Your group’s final report should be submitted on Moodle before 3pm ET on Friday, May 9th. When submitting your project on Moodle, be sure to submit:

  • Your rendered HTML file
  • Your Quarto document
  • Your bibtex references file
  • Your data file (if necessary to render the Quarto document)
    • If you are importing data from a Google Sheet, make sure it is accessible by your instructor.

Only one person needs to submit these documents for your whole group.

Reflection on the Project

After the final report is submitted, you should also complete the Peer and Self Reflection assignment on Moodle. This assignment should be completed before 11:59pm ET on Thursday, May 8th.

This assignment will ask you to reflect on how your team worked together over the course of the final project. Your responses on this assignment will be one of several factors in helping me that determine whether you earn project participation token.

The Project Rotation Schedule

At the end of Phase 2, Phase 3, and Phase 4, you will “rotate” your work between group members. This means that at the start of Phase 3, Phase 4, and Phase 5, your work will pick up where another group member’s has left off in the previous phase, and another group member’s work will start where you left off in the previous phase.

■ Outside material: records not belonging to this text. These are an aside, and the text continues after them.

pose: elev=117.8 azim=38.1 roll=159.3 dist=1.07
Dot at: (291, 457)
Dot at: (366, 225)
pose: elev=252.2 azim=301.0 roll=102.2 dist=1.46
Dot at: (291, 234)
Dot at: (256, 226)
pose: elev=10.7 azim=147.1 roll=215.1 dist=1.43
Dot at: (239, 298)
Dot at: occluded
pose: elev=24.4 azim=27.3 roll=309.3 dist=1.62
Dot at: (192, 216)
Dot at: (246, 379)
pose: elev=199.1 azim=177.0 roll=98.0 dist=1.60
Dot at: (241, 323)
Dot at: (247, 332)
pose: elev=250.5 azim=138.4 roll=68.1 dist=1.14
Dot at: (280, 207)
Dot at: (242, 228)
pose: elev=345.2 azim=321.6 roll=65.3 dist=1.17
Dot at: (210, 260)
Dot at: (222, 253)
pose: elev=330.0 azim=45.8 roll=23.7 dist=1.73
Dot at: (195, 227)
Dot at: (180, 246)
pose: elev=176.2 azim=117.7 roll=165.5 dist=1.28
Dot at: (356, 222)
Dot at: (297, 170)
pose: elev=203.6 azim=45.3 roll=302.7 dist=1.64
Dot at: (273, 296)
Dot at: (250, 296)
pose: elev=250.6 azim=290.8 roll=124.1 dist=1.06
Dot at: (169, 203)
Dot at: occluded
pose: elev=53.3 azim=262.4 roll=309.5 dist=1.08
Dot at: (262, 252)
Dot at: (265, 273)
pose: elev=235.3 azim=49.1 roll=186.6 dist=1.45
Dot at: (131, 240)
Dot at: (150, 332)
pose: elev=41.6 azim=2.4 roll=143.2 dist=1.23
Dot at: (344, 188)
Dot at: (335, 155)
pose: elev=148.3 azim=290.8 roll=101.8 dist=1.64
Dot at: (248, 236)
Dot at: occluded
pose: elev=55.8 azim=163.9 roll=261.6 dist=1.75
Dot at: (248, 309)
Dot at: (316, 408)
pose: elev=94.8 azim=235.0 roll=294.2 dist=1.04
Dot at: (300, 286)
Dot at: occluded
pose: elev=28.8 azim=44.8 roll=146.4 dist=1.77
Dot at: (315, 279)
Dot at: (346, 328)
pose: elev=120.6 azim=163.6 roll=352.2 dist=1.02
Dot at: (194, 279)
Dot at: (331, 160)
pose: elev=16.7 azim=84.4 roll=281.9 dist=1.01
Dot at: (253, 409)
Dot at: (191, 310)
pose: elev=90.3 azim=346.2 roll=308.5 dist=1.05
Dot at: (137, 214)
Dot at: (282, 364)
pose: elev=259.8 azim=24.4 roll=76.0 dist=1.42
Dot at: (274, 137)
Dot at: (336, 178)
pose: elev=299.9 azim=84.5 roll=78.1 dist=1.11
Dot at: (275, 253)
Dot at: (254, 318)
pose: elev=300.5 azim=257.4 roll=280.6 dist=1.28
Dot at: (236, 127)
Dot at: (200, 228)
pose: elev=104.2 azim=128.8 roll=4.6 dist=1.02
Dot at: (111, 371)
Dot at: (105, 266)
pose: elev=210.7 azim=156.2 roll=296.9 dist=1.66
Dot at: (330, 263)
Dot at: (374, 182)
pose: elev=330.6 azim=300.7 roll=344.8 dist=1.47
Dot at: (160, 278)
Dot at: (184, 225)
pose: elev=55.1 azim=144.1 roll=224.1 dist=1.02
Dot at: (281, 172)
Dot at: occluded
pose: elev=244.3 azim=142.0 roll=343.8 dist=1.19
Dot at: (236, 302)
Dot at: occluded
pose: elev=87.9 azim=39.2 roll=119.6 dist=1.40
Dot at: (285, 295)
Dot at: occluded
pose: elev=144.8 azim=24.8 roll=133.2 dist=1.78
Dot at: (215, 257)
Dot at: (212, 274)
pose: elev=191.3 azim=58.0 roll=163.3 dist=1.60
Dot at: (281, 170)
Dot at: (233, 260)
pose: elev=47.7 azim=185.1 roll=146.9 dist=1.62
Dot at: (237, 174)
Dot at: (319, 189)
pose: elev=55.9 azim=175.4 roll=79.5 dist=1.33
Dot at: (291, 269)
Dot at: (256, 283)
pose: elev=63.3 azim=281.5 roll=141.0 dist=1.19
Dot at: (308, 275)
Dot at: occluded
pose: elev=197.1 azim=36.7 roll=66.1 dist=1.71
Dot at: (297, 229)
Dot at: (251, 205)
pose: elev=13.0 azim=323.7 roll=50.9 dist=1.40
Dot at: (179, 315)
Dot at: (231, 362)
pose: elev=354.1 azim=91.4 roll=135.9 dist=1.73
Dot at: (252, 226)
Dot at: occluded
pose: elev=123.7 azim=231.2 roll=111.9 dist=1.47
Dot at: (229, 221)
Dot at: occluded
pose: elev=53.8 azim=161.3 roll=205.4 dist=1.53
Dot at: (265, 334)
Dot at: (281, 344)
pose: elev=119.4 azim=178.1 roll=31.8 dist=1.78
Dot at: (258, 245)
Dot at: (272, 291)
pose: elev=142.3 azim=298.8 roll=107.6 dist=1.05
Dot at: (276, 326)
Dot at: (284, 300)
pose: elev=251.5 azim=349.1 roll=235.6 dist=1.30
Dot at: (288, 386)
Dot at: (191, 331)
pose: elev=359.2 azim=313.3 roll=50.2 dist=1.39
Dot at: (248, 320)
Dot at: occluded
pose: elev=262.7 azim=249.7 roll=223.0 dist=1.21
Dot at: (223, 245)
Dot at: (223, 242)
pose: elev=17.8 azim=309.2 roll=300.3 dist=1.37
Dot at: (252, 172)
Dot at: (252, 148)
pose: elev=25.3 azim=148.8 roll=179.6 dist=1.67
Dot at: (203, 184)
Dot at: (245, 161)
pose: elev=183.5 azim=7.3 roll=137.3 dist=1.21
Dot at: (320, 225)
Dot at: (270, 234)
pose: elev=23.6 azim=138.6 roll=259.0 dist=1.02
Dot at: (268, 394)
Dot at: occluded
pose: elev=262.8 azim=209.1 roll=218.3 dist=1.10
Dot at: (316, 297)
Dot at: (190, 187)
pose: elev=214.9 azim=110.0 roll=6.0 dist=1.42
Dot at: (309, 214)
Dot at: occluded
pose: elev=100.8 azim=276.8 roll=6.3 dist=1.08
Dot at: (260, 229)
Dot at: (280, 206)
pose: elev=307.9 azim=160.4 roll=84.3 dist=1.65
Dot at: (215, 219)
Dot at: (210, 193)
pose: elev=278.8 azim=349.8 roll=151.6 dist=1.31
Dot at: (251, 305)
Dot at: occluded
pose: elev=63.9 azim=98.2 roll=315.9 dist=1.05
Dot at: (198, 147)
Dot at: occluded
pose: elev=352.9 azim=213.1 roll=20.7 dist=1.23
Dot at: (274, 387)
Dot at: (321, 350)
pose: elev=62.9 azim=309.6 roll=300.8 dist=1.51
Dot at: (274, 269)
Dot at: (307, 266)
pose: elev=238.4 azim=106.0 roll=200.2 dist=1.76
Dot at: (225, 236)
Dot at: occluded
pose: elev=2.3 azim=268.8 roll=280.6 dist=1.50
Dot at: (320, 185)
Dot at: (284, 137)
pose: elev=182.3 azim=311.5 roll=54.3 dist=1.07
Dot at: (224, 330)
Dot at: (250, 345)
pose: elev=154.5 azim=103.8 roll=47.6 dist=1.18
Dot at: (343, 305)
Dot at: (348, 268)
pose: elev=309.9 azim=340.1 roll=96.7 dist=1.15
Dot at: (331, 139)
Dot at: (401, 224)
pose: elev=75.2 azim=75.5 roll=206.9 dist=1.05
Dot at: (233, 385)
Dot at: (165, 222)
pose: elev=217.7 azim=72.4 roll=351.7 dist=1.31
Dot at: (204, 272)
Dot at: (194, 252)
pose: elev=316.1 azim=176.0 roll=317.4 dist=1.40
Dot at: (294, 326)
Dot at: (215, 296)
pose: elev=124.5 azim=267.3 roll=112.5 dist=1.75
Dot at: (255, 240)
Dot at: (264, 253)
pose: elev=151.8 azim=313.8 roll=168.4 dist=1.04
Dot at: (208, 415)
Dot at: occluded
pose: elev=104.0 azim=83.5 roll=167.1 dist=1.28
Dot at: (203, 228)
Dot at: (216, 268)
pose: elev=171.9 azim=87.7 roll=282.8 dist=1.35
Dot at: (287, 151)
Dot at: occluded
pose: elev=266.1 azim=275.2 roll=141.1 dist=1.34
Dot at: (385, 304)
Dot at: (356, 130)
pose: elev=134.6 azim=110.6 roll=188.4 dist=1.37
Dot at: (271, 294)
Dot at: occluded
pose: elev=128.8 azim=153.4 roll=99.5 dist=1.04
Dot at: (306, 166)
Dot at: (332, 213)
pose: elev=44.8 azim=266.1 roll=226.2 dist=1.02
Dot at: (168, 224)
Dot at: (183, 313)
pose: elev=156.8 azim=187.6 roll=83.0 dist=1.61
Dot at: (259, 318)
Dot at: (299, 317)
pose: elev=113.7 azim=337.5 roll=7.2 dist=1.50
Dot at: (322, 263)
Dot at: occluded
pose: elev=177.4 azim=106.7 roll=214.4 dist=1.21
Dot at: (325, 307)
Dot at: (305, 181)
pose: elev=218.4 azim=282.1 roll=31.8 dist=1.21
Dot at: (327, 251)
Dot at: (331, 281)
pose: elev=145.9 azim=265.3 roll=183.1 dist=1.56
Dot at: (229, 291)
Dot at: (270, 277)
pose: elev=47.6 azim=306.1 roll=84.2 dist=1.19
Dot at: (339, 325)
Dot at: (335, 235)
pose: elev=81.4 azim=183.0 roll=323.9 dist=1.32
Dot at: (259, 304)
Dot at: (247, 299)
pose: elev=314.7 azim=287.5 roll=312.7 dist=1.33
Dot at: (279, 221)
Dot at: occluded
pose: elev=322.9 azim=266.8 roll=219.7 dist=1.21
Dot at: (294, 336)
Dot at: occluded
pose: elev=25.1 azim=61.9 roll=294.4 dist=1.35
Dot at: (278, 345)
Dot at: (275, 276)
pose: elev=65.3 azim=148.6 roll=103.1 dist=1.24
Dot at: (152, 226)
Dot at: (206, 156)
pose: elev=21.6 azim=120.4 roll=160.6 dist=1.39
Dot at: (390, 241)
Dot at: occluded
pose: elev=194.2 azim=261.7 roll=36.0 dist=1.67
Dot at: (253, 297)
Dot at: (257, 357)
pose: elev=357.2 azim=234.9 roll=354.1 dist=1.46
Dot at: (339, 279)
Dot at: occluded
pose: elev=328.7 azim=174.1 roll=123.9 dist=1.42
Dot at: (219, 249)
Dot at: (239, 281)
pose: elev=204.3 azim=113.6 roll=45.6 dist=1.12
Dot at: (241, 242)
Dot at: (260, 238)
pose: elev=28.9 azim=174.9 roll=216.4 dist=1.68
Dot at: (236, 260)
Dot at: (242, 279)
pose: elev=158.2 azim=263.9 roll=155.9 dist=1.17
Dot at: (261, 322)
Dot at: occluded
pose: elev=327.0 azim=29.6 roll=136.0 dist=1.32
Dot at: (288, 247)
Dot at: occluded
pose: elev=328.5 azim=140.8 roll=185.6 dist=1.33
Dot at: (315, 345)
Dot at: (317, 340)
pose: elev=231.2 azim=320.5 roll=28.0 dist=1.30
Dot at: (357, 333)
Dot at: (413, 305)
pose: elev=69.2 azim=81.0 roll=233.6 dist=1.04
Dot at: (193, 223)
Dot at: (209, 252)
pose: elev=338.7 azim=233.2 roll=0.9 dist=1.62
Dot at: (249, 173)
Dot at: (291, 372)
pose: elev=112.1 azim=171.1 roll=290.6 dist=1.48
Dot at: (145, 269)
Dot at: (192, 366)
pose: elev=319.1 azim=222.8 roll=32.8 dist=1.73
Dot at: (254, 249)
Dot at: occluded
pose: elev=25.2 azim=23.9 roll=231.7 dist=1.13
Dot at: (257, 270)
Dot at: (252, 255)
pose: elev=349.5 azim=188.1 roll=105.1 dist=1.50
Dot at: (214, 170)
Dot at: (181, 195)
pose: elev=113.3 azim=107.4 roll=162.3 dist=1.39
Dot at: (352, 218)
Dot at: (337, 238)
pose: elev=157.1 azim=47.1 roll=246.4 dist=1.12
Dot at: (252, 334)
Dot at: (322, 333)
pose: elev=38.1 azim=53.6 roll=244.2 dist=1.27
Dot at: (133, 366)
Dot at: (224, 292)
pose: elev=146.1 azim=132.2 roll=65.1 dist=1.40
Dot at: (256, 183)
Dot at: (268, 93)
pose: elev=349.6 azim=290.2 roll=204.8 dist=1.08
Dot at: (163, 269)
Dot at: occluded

The pattern of rotating documents between group members is easiest to explain using an example. Imagine that you have the following group of 3 students

  1. Reg I. Gigas, who chose a data set about archaeological excavations of ancient ruins
  2. Drag A. Pult, who chose a data set about paranormal encounters
  3. Art I. Cuno, who chose a data set about climate change

The table below tracks which data set each student will work on during Phases 2, 3, 4, and 5 of the project

Reg’s Data Drag’s Data Art’s Data
Phase 2 (Describing) Reg I. Gigas Drag A. Pult Art I. Cuno
Phase 3 (Summarizing) Art I. Cuno Reg I. Gigas Drag A. Pult
Phase 4 (Visualizing) Drag A. Pult Art I. Cuno Reg I. Gigas
Phase 5 (Ethics and Impact) Reg I. Gigas Drag A. Pult Art I. Cuno

Consider Reg. I Gigas as an example. During Phase 2, Reg works on describing their own data. At the end of Phase 2, the first rotation occurs. Reg passes all their materials (e.g., their data, their Quarto document, and their image) to the person below them in the “Drag’s Data” column (Art I. Cuno) and receives materials from Drag A. Pult. This means that during Phase 3, Art will work on summarizing the data they receive from Reg, picking up where Reg left off. And, Reg will work on summarizing the data they receive from Drag, picking up where Drag left off.

At the end of Phase 3, this process repeats again: Reg passes their work to to the person below them (Art), Drag passes their work to the person below them (Reg) and Art passes their work to the person below them (Reg). This means that during Phase 4, Reg picks up where Art left off (who was summarizing Drag’s data), and works on visualizing Drag’s data.

At the end of Phase 4, the documents rotate one last time; Reg passes their work to Art, Drag passes their work to Art, and Art passes their work to Reg. This means that during Phase 5, Reg once again works on their own data. After Phase 5, there are no more rotations.